UNITED NATIONS, July 12 (Xinhua) -- UN Secretary-General Antonio Guterres on Tuesday stressed the critical role of strategic communications in UN peacekeeping.
Strategic communications is critical across the spectrum of UN peacekeeping mandate and crucial to achieving the mission to protect civilians and prevent violence, to secure cease-fires and safeguard political settlements, to investigate and report on human rights abuses and violations, to advance the women, peace, and security agenda, and to ensure the safety and security of peacekeepers and the communities they serve, he said.
The landscape in which UN peacekeepers operate is more hazardous today than any time in recent memory. Geopolitical tensions at the global level reverberate locally. Conflicts are more complex and multi-layered. International discord often translates into heightened tensions on the ground, with warring parties disincentivized from making the necessary concessions for peace, he told a Security Council high-level debate on the key role of strategic communications for efficient peacekeeping.

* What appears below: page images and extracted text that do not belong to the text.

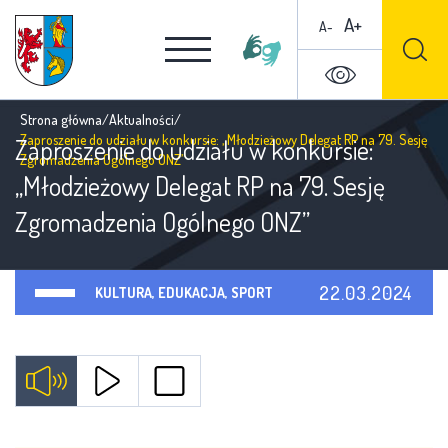
A+
A-
Strona główna
/
Aktualności
/
Zaproszenie do udziału w konkursie: „Młodzieżowy Delegat RP na 79. Sesję
Zaproszenie do udziału w konkursie:
Zgromadzenia Ogólnego ONZ”
„Młodzieżowy Delegat RP na 79. Sesję
Zgromadzenia Ogólnego ONZ”
22.03.2024
KULTURA, EDUKACJA, SPORT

Peacekeepers are facing terrorists, criminals, armed groups and their allies -- many with access to powerful modern weapons, and many with a vested interest in perpetuating the chaos in which they thrive. The weapons they wield are not just guns and explosives. Misinformation, disinformation, and hate speech are increasingly being used as weapons of war. The aim is clear: to dehumanize the so-called other, threaten vulnerable communities, as well as peacekeepers themselves, and even give open license to commit atrocities, he said.
"Strategic communications -- credible, accurate, and human-centered -- is one of our best and most cost-effective instruments to counter this threat. And more than just defusing harmful lies, engaging in tailored two-way communication itself builds trust as well as political and public support," said Guterres. "It strengthens the understanding amongst the local population of our missions and mandates, and in return, strengthens our peacekeepers' understanding of the local population's concerns, grievances, expectations, and hopes. It can create a safe space for reconciliation and peacebuilding to work and provide women, young people, and civil society with greater access to peace processes."

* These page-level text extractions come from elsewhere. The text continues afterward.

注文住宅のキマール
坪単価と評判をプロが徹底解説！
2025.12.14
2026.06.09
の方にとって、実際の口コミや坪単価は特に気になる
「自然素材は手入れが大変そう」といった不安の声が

But to be effective, it must be grounded in evidence, based on verified data, open to dialogue, rooted in storytelling, and delivered by credible messengers, he added.
The United Nations must play a more deliberate role as an information actor in conflict environments. It must be seen as a trusted source of information by providing engaging, factual content, facilitating inclusive dialogue, demanding the removal of harmful speech, calling leaders to account, and promoting the voices of peace and unity, he said.
Member states, particularly those present on the ground alongside UN peacekeepers, are crucial partners in this critical effort, he said.
"Access to information is a human right. In the places where our peacekeepers operate, it can be a matter of life and death, and the difference between peace and war," he said. "I look forward to working with this (Security) Council to strengthen our peacekeeping operations through improved strategic communications, and to pursue our shared goal of peace."